Lian sah auf, seine Augen waren gerötet. „Es geht schon", murmelte er. „Ich hoffe nur, mein Vater kommt da heil raus." Kira spürte, dass seine Nerven blank lagen. Eine plötzliche Unruhe erfasste auch sie. Wenn Albiel nun etwas zustieß? Lian hatte seinen Vater erst gerade wiedergefunden, - was musste er jetzt für Ängste ausstehen! Beinahe ergriff sie Mitleid.

„Albiel und Simeon sind sicher gleich da", brummte sie und wickelte eine ihrer goldenen Haarsträhnen um den Finger. Sie war nervös, und sie merkte, dass Lian es aufgefallen war. Er kannte sie gut. Als sie seinen Blick auffing, ließ sie die Haarsträhne in ihren Fingern abrupt fahren, stand auf und ging zu Phoe, um nach ihm zu schauen. „Ich sehne mich nach einer heißen Dusche. Damit ich mir diese goldenen Tätowierungen und das lächerliche Haarspray abwaschen kann", murmelte sie. Probehalber rubbelte sie über ihren Handrücken, doch die goldenen Linien schienen fest mit ihrer Haut verschmolzen zu sein. Sie schaute kurz zurück. „Notfalls färbe ich mir die Haare, wenn es nicht abgeht."

„Es sieht nicht mal schlecht aus", sagte Lian leise und schlug den Blick nieder.

Kira stieß ein Grunzen aus, das eine Mischung aus Verdrossenheit und Unbehagen war.
*


Die Zeit bis zu Simeon und Albiels Eintreffen verstrich für alle zermürbend langsam. Joella war mittlerweile über den Tisch gesunken und schlief, Jonathan hantierte in der angrenzenden Küche mit Besteck und Geschirr und Kira hockte schläfrig neben dem Phönix. Sie wollte der Müdigkeit nicht nachgeben, da ihr Phoes Zustand Sorgen bereitete, doch sie konnte es nicht verhindern, dass auch ihr immer wieder die Augen zufielen.

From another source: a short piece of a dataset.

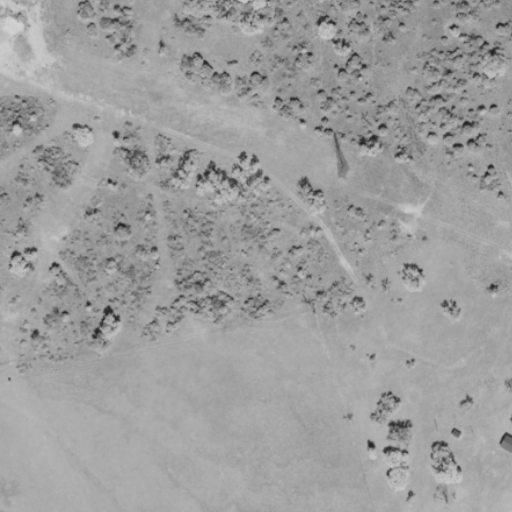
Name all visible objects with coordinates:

Der Einzige, der keinerlei Anzeichen von Erschöpfung zeigte, war Lian. Er hatte sich so gesetzt, dass er die Tür im Blick hatte und saß dort wie hingeschmiedet, ohne seinen Blick auch nur einen Zentimeter vom Eingang zu wenden. Er wirkte so konzentriert, dass Kira das Gefühl hatte, jedes Wort, das man ihn richtete, würde ungehört an ihm abprallen wie ein Federball vom Schläger. In ihr brodelten tausend Fragen, aber ein diffuses Gefühl von Wut, Verbitterung und Gekränktheit hinderte sie daran, mit ihm zu reden. Also würde sie ihn wohl in seinem komprimierten Bollwerk aus gesammelter Wachsamkeit und hellhöriger Anspannung lassen.